Aber der Weg zur Einhaltung der verfassungsgemäßen Schuldenbremse wird weiterhin kein leichter sein. Da geht es nicht nur um das Wünschenswerte, sondern auch um das Machbare.
Wie Ihre Vorschläge, die Vorschläge der Opposition, dazu aussehen, haben Sie bisher geheim gehalten. Dass Sie unseren Haushaltsanträgen nicht zustimmen können, ist ein Schlag ins Gesicht der Freien Straffälligenhilfe.
(Vereinzelt Beifall von der SPD)
Dass Sie, liebe CDU, im Ausschuss ernsthaft nach einer Gegenfinanzierung gefragt haben, legt Ihre Haltung dazu offen.
Bitte richten Sie das allen Caritas-Geschäftsführern mit einem schönen Gruß von mir aus. Wenn hier investiert wird, lohnt sich jeder Euro. Jeder Tag, der ein Haftplatz vermieden wird, lohnt sich nicht nur für die betroffene Person selbst, sondern auch für die gesamte Gesellschaft.
Wir bekennen uns zum Zwei-Säulen-Modell, zur Straffälligenhilfe in der Justiz, an den Landgerichten, und zur freien Straffälligenhilfe in der Freien Wohlfahrtspflege. Diese Bereiche bestehen nebeneinander, unterstützen sich gegenseitig und ergänzen sich.
Ich möchte jedoch unsere Haushaltsanträge noch schnell im Einzelnen nennen: 78.000 € mehr für die ehrenamtliche Arbeit der freien Straffälligenhilfe, die Ehrenamtliche vernetzt, fortbildet und qualifiziert, 206.000 € mehr für die Förderung gemeinnütziger Arbeit derjenigen, die die sogenannten Sozialstunden vermittelt und betreut, 36.000 € mehr für Haftverkürzungsprojekte an freie Trägern, 128.000 € mehr für die Förderung der Täterarbeit, 98.000 € mehr für die Mitwirkung bei der Behandlung von Sexualstraftätern, 142.000 € mehr für die Förderung des Täter-Opfer-Ausgleichs und zarte 12.000 € mehr für die Maßnahmen des Übergangsmanagements im Jugendarrest.
(Beifall von den Grünen)
Diese Erhöhungen mögen manch einem klein Erscheinen. Doch wir wissen längst, dass sich Prävention auch hier rechnet. Jeder Euro zahlt sich aus – nicht nur für die Gefangenen, sondern auch für die gesamte Gesellschaft.

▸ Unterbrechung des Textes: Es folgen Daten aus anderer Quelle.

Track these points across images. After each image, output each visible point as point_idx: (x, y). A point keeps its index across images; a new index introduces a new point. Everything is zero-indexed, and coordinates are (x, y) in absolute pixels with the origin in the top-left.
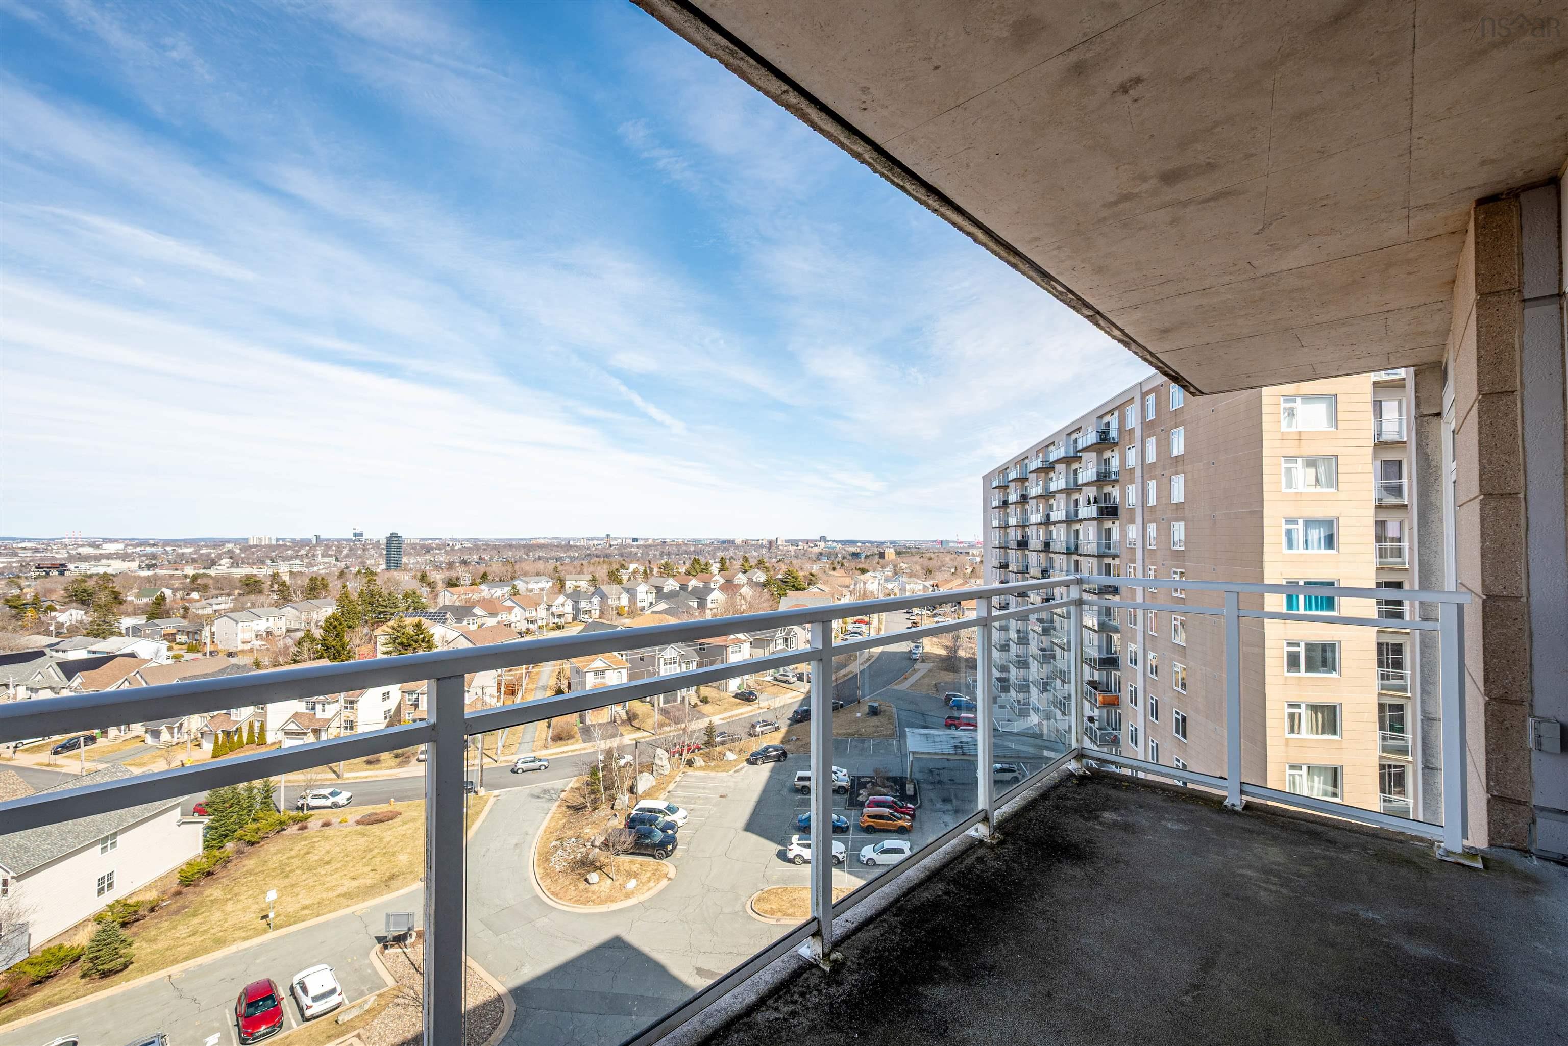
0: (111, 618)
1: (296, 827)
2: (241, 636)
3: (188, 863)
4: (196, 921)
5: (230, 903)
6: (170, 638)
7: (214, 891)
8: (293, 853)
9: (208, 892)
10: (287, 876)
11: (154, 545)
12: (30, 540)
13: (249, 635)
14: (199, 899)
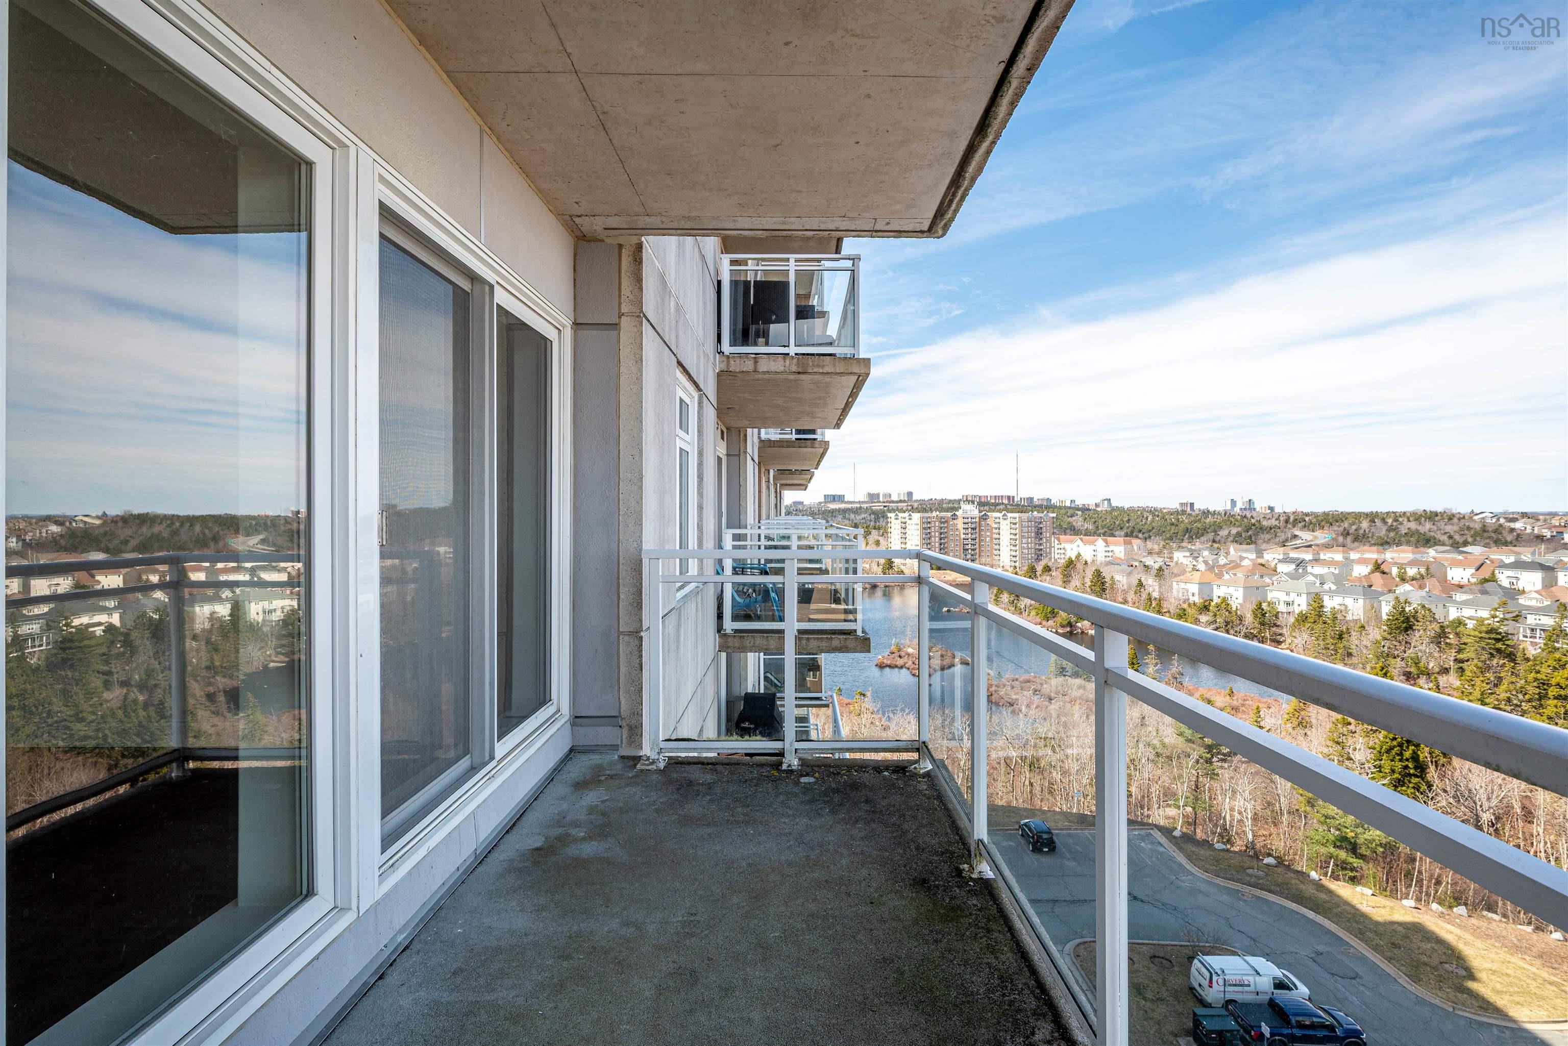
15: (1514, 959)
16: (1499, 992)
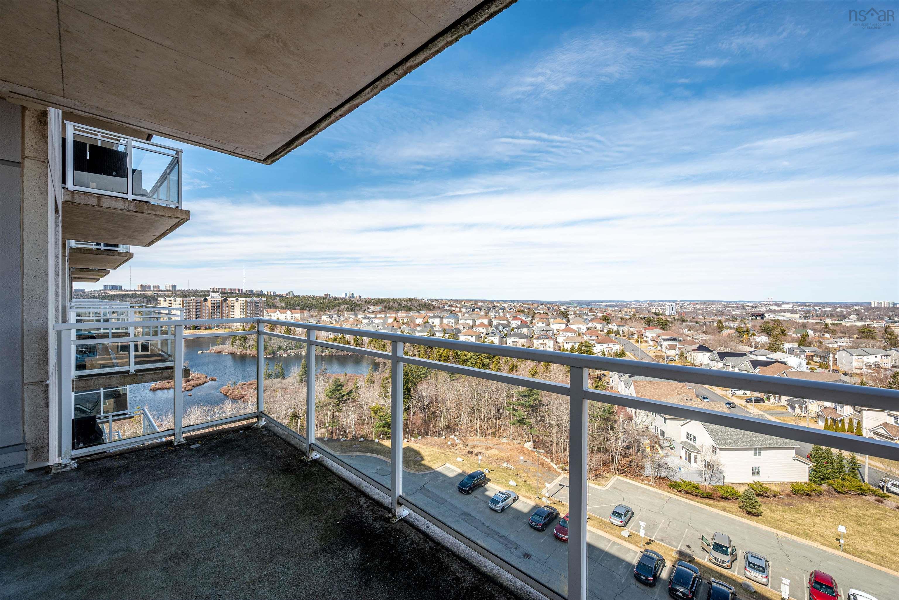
0: (779, 343)
1: (874, 498)
2: (854, 364)
3: (796, 483)
4: (796, 515)
5: (818, 518)
6: (810, 358)
7: (809, 506)
8: (868, 513)
9: (806, 504)
10: (860, 525)
11: (808, 306)
12: (750, 302)
13: (860, 365)
14: (800, 505)
15: (433, 449)
16: (430, 462)
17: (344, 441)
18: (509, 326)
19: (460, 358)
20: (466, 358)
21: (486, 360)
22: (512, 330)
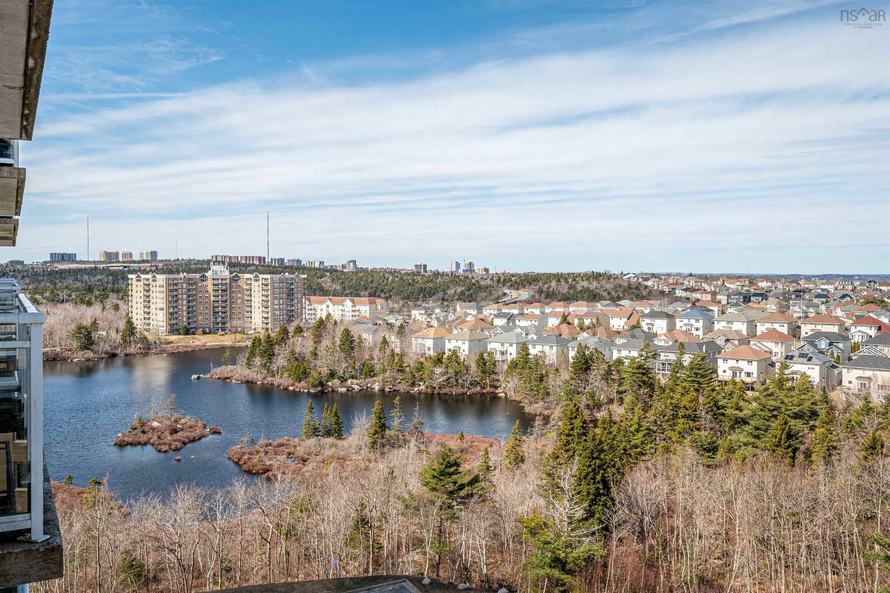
17: (466, 589)
18: (846, 339)
19: (723, 415)
20: (740, 414)
21: (792, 422)
22: (855, 348)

Herr Kamieth, Ihre Darstellung, wie sich die Straftaten entwickelt haben, ist völlig schräg. Es ist gut, in einer Gesellschaft zu leben, in der es immer weniger Gewaltdelikte …
Präsidentin Carina Gödecke: Ihre Redezeit.
Dagmar Hanses (GRÜNE): … und immer weniger Verurteilungen gibt. Die Kapitaldelikte und Gewaltdelikte sind massiv zurückgegangen. Die Jugendkriminalität ist auf dem niedrigsten Stand seit 44 Jahren. Ihr Szenario hier ist völlig abstrus.
(Unruhe)
Ich komme zum Schluss: Die Opposition hat keine Strategie zum Haushalt. Ein Konzept ist leider nicht erkennbar.
Die CDU singt das Mantra der schwarzen Null und hat kein Konzept. Die FDP brabbelt sonst immer „Privat vor Staat“ vor sich hin; Herr Wedel hat im Rechtsausschuss geäußert, die Mittel seien viel zu niedrig. Ob das die neue FDP ist, bleibt noch geheim. – Vielen Dank.
(Beifall von der SPD und den GRÜNEN – Nadja Lüders [SPD]: Das kann auch so bleiben!)